Die Botschaft hinter solchen und ähnlichen Sprüchen (heute insbesondere zu finden in der stramm kemalistischen Tageszeitung Cumhuriyet) ist natürlich unüberhörbar: Die Deutschen bzw. die Europäische Union werden doch wohl nicht so verblendet sein, auf die Bereicherung zu verzichten, welche mit einem Beitritt der Türkei, also des Mutterlandes der europäischen Kultur, verbunden sei!? Und tatsächlich hat der stete Tropfen mittlerweile so manchen Stein gehöhlt, wie diverse Politikeräußerungen belegen. Andererseits kann man die blauäugig-anatolistische Denkart von europäischen Befürwortern eines türkischen EU-Beitritts aber keineswegs nur mit der kontinuierlichen Propaganda Ankaras erklären.
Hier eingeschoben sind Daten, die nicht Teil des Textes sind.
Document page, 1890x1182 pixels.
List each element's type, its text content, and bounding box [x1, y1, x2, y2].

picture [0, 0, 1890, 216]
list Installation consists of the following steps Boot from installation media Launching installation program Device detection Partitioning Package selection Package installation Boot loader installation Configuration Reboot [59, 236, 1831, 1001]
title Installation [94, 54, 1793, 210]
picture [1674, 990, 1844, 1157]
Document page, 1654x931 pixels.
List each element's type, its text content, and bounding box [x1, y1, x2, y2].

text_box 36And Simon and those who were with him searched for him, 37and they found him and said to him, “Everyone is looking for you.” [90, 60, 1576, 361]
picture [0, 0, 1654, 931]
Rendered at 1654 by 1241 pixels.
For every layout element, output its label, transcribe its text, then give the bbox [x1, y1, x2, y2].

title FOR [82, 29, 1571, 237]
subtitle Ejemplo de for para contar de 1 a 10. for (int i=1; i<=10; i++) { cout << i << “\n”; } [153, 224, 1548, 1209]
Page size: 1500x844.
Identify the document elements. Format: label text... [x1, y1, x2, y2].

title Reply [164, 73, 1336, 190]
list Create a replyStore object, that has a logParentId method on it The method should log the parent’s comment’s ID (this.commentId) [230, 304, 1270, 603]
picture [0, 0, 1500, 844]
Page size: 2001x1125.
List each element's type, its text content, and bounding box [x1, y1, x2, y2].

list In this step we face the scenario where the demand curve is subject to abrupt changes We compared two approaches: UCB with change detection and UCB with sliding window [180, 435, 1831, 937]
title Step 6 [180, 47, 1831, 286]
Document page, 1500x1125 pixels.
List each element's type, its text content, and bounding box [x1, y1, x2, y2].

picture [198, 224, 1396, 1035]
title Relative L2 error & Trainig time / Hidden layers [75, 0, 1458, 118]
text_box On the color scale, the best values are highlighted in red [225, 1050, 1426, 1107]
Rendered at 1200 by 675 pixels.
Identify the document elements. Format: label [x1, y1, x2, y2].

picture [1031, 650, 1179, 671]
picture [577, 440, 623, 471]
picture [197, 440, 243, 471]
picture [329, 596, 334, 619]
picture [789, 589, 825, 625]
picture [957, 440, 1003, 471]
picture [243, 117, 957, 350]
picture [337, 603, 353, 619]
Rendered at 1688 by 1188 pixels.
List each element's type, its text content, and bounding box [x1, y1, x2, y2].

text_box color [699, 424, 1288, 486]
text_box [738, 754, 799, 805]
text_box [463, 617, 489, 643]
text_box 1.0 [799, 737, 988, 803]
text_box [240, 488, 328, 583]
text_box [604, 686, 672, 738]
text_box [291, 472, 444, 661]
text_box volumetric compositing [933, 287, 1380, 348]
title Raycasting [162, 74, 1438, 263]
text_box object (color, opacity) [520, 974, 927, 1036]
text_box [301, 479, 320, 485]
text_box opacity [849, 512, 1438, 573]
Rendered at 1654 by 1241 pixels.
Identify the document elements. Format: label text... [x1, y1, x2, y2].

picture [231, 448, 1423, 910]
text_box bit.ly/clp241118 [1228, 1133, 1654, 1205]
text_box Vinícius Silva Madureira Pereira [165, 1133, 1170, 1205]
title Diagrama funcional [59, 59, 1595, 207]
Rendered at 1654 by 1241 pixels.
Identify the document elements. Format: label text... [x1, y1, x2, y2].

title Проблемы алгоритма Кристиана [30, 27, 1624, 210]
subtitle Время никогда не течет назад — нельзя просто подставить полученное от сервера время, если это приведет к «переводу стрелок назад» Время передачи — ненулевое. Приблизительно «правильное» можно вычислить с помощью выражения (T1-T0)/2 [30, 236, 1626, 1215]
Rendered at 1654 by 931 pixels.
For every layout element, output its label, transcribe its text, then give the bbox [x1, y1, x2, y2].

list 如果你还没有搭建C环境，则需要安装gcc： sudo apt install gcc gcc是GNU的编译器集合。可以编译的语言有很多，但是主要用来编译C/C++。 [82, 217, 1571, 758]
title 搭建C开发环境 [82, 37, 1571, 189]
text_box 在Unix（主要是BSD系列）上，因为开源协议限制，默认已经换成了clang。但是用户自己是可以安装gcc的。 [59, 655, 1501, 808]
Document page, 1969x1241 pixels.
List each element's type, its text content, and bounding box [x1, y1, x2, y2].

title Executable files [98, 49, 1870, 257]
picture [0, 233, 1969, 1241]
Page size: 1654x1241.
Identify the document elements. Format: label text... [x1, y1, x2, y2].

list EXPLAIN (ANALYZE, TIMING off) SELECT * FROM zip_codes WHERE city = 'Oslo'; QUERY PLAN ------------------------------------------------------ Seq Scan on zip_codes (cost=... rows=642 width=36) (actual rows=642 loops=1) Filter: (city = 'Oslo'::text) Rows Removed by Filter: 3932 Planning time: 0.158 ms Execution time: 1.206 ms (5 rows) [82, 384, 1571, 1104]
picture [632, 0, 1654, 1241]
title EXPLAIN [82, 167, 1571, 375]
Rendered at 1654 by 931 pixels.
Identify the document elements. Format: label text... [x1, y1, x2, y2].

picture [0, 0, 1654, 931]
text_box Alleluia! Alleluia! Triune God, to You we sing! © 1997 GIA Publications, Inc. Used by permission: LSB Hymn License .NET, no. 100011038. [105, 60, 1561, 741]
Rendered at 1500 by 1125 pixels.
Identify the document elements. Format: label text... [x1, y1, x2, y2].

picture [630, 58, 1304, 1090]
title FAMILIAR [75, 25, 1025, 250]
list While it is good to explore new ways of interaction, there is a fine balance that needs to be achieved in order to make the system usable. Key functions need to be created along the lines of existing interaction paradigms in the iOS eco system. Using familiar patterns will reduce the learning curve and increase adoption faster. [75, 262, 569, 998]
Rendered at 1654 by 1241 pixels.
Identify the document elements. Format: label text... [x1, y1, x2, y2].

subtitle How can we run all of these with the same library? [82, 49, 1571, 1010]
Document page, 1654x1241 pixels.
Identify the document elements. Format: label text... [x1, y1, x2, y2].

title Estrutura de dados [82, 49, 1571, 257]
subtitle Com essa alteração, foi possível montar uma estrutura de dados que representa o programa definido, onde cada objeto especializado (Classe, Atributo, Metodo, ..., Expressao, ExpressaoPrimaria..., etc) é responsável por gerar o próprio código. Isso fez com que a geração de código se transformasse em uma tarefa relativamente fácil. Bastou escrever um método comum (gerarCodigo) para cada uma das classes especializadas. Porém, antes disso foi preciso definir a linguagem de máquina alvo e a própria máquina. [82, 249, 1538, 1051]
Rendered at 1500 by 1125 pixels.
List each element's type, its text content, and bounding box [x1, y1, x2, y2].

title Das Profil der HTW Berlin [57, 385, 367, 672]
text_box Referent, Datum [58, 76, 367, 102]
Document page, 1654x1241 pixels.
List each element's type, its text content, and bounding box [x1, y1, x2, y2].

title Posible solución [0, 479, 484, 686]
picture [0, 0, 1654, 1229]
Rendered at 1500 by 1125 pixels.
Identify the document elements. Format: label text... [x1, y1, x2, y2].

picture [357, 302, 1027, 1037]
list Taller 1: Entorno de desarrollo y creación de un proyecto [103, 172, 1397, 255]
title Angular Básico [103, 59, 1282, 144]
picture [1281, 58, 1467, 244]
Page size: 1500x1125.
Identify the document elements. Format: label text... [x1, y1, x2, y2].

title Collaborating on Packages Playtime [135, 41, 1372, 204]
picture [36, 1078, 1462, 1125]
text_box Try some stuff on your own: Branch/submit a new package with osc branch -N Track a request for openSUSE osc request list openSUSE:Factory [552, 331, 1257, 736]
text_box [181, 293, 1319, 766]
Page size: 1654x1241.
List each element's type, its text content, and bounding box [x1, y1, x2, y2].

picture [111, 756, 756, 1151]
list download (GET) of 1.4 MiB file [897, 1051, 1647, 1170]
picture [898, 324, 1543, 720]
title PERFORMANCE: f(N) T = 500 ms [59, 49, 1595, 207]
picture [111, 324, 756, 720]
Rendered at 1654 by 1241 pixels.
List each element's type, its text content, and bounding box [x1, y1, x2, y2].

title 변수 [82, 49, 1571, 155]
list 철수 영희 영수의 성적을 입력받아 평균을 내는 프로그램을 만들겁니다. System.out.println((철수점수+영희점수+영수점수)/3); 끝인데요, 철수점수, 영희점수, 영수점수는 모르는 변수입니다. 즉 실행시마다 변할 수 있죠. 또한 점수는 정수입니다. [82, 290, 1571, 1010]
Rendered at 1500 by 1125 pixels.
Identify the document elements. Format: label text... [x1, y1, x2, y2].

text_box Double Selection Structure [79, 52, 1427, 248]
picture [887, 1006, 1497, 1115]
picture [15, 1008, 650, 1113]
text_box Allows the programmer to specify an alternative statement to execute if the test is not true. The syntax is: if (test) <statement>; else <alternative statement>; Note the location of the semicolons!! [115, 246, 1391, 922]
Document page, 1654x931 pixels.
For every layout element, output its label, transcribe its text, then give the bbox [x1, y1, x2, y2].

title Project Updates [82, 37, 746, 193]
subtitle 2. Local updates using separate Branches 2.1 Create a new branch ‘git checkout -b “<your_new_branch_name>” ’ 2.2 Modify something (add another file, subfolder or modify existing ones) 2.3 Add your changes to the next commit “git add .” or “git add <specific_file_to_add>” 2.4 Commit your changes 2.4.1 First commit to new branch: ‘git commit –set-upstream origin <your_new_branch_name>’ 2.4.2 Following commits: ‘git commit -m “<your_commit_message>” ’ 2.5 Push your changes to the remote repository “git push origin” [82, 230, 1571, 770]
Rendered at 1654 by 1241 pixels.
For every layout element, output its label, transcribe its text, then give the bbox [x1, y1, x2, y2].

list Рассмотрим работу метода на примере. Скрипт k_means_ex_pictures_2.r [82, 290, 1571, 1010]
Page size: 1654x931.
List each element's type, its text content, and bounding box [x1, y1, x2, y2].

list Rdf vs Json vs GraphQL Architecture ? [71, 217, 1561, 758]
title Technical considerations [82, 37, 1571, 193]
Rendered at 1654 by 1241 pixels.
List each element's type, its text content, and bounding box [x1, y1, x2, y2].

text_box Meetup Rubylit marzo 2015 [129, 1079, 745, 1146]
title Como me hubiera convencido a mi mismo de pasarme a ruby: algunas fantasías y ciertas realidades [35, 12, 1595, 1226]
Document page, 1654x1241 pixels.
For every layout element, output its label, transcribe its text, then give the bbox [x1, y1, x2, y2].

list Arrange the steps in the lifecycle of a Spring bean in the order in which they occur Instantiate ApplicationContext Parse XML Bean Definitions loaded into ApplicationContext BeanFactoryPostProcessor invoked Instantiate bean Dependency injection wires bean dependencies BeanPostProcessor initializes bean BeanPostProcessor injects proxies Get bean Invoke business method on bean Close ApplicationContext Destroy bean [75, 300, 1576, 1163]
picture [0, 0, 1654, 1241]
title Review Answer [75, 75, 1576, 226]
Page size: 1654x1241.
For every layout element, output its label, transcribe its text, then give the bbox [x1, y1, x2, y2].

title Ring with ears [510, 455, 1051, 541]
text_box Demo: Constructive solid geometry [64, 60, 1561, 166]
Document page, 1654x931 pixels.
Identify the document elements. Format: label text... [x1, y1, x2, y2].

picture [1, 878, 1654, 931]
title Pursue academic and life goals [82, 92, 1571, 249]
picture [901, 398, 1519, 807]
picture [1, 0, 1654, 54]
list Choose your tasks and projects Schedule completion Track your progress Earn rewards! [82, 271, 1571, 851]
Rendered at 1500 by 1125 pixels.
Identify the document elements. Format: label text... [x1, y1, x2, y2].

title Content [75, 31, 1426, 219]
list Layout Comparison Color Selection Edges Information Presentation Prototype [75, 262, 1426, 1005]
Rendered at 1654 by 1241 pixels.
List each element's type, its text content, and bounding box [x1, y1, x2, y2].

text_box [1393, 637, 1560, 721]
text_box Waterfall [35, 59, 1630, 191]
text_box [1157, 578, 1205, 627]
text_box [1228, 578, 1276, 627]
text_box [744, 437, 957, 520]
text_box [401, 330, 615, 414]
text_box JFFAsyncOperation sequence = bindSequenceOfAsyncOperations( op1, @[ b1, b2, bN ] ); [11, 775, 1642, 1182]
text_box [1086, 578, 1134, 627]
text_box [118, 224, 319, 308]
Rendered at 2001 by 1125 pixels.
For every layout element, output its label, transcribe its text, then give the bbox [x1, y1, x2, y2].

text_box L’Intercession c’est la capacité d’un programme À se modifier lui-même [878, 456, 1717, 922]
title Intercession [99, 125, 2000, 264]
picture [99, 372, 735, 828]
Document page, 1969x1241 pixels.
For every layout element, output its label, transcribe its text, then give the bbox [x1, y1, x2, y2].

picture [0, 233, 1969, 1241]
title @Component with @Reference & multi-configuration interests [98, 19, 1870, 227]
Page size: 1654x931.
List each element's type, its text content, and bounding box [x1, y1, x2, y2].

Mindestens die gleiche fatale Wirksamkeit entfalten bis heute die skandalösen Befundmanipulationen des 2005 verstorbenen Tübinger Troja-Ausgräbers Manfred Korfmann: Dieser Archäologe deutete seine eher kümmerlichen Grabungsergebnisse einfach so lange um, bis sie zum Mythos von der angeblichen anatolischen Prävalenz gegenüber Europa paßten – was dann im März 2004 auch folgerichtig mit der türkischen Ehrenbürgerschaft belohnt wurde. Nunmehr können sich all jene Politiker in Deutschland und anderswo, welche die Türkei in die Europäische Union holen wollen, sogar auf angeblich „gesicherte“ Erkenntnisse westlicher Wissenschaft berufen. Und das tun sie auch, wie das Beispiel einer Fernsehdiskussion zeigt, in deren Verlauf eine prominente Parteigenossin des SPD-Mitglieds Manfred Osman Korfmann ihren Widersachern, die der Türkei die EU-Reife absprachen, ein besserwisserisch-empörtes „Aber Troja!“ entgegenschleuderte.